0

I have a dictionary with many words. And i hope search the longest concatenated word (that is, the longest word that is comprised entirely of shorter words in the file). I give the method a descending word from their length. How can I check that all the symbols have been used from the dictionary?

 public boolean tryMatch(String s, List dictionary) {
    String nextWord = new String();
    int contaned = 0;

    //Цикл перебирающий каждое слово словаря
        for(int i = 1; i < dictionary.size();i++) {

            nextWord = (String) dictionary.get(i);
            if (nextWord == s) {
                nextWord = (String) dictionary.get(i + 1);
            }

            if (s.contains(nextWord)) {

                contaned++;
            }

        }

    if(contaned >1) {
        return true;
    }
    return false;
}
  • 3
    Don't compare strings with `==`. – Marvin Jan 12 '18 at 22:21
  • 1
    Some background information to @Marvin's comment: [How do I compare strings in Java?](https://stackoverflow.com/questions/513832/how-do-i-compare-strings-in-java) (this is not only valid for `String`s, but for any kind of object in Java). – Turing85 Jan 12 '18 at 22:33

1 Answers1

1

If you have a sorted list of words, finding compound words is easy, but it will only perform well if the words are in a Set.

Let's look at the compound word football, and of course assume that both ball and foot are in the work list.

By definition, any compound word using foot as the first sub-word must start with foot.

So, when iterating the list, remember the current active "stem" words, e.g. when seeing foot, remember it.

Now, when seeing football, you check if the word starts with the stem word. If not, clear the stem word, and make new word the stem word.

If it does, the new word (football) is a candidate for being a compound word. The part after the stem is ball, so we need to check if that is a word, and if so, we found a compound word.

Checking is easy for simple case, i.e. wordSet.contains(remain).

However, compound words can be made up of more than 2 words, e.g. whatsoever. So after finding that it is a candidate from the stem word what, the remain is soever.

You can simply try all lengths of that (soever, soeve, soev, soe, so, s), and if one of the shorter ones are words, you repeat the process.

Andreas
  • 154,647
  • 11
  • 152
  • 247

:: Description of the task ::
Reproduce the thread above about finding the longest concatenated word in full, word for word.

Data items:
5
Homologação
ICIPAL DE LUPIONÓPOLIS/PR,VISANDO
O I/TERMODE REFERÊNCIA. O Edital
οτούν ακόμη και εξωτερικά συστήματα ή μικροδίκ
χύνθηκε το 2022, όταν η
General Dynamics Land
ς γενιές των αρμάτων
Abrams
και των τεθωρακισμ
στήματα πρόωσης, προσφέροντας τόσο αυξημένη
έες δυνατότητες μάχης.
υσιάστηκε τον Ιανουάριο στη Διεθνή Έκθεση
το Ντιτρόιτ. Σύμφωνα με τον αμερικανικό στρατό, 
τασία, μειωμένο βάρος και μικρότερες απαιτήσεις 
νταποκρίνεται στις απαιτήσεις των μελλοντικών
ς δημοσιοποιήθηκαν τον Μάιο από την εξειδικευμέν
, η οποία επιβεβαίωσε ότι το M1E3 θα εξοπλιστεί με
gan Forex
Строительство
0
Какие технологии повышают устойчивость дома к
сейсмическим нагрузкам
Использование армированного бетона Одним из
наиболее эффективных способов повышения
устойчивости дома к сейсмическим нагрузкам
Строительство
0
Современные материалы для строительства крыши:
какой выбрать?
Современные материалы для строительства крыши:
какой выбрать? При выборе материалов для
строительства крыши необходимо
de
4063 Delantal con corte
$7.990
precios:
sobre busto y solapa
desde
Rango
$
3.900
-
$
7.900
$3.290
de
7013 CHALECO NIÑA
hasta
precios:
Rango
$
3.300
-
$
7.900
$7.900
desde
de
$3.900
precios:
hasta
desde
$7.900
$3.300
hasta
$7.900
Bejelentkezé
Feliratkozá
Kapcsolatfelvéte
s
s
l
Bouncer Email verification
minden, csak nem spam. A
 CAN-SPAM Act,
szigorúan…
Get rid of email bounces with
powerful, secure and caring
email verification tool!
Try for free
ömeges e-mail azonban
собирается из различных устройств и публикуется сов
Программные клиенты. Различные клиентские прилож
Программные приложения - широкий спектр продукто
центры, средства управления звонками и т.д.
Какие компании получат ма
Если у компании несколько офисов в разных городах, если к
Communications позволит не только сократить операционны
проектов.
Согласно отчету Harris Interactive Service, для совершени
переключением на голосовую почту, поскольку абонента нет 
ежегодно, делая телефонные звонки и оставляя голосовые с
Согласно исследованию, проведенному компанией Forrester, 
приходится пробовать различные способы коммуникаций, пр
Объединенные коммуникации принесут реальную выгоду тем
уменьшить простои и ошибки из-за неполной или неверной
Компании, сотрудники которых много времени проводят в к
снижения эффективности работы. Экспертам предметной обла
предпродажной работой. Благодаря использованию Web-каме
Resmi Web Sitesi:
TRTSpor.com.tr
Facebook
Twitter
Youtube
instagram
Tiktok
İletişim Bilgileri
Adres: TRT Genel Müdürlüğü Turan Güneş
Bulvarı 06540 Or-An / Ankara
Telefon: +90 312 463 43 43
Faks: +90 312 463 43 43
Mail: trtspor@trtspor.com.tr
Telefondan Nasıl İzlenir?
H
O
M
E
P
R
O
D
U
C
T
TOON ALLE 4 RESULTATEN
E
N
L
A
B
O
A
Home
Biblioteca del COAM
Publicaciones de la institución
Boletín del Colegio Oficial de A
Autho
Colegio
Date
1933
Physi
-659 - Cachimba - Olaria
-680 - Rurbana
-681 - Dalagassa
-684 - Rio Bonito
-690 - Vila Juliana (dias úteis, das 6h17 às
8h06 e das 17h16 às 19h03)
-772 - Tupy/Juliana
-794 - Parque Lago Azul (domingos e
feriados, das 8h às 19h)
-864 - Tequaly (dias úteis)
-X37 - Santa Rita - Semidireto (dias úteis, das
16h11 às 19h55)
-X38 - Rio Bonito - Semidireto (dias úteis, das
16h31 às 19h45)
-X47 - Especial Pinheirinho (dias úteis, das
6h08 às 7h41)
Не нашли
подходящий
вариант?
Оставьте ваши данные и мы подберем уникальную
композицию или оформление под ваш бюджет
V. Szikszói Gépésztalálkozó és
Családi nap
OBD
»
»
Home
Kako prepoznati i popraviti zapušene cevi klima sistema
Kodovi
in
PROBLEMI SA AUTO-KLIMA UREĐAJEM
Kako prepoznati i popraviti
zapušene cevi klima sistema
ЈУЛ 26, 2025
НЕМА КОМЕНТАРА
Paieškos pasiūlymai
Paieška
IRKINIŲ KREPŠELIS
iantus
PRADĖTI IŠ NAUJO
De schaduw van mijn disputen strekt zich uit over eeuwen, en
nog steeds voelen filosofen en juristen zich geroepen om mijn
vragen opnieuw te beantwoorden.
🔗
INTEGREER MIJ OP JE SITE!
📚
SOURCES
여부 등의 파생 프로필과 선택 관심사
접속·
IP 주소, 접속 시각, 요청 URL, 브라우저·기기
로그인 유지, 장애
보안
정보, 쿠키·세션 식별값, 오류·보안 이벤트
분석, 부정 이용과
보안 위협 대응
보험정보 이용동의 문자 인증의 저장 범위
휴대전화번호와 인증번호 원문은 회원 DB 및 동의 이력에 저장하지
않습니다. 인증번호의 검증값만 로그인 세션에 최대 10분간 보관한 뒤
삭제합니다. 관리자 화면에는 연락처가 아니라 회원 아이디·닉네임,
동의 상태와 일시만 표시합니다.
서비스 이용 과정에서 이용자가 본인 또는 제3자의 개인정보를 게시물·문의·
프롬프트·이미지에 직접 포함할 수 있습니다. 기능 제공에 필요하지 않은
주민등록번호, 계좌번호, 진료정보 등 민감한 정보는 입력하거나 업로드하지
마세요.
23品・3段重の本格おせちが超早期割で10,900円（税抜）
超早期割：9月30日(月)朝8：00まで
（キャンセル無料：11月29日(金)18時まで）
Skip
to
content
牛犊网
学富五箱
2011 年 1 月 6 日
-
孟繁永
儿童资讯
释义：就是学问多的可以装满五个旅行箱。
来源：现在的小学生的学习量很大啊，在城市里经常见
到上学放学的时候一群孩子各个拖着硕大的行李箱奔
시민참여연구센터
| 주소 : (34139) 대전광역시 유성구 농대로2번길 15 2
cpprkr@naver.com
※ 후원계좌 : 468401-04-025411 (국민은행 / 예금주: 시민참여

:: Output ::
0

I have a dictionary with many words. And i hope search the longest concatenated word (that is, the longest word that is comprised entirely of shorter words in the file). I give the method a descending word from their length. How can I check that all the symbols have been used from the dictionary?

 public boolean tryMatch(String s, List dictionary) {
    String nextWord = new String();
    int contaned = 0;

    //Цикл перебирающий каждое слово словаря
        for(int i = 1; i < dictionary.size();i++) {

            nextWord = (String) dictionary.get(i);
            if (nextWord == s) {
                nextWord = (String) dictionary.get(i + 1);
            }

            if (s.contains(nextWord)) {

                contaned++;
            }

        }

    if(contaned >1) {
        return true;
    }
    return false;
}
  • 3
    Don't compare strings with `==`. – Marvin Jan 12 '18 at 22:21
  • 1
    Some background information to @Marvin's comment: [How do I compare strings in Java?](https://stackoverflow.com/questions/513832/how-do-i-compare-strings-in-java) (this is not only valid for `String`s, but for any kind of object in Java). – Turing85 Jan 12 '18 at 22:33

1 Answers1

1

If you have a sorted list of words, finding compound words is easy, but it will only perform well if the words are in a Set.

Let's look at the compound word football, and of course assume that both ball and foot are in the work list.

By definition, any compound word using foot as the first sub-word must start with foot.

So, when iterating the list, remember the current active "stem" words, e.g. when seeing foot, remember it.

Now, when seeing football, you check if the word starts with the stem word. If not, clear the stem word, and make new word the stem word.

If it does, the new word (football) is a candidate for being a compound word. The part after the stem is ball, so we need to check if that is a word, and if so, we found a compound word.

Checking is easy for simple case, i.e. wordSet.contains(remain).

However, compound words can be made up of more than 2 words, e.g. whatsoever. So after finding that it is a candidate from the stem word what, the remain is soever.

You can simply try all lengths of that (soever, soeve, soev, soe, so, s), and if one of the shorter ones are words, you repeat the process.

Andreas
  • 154,647
  • 11
  • 152
  • 247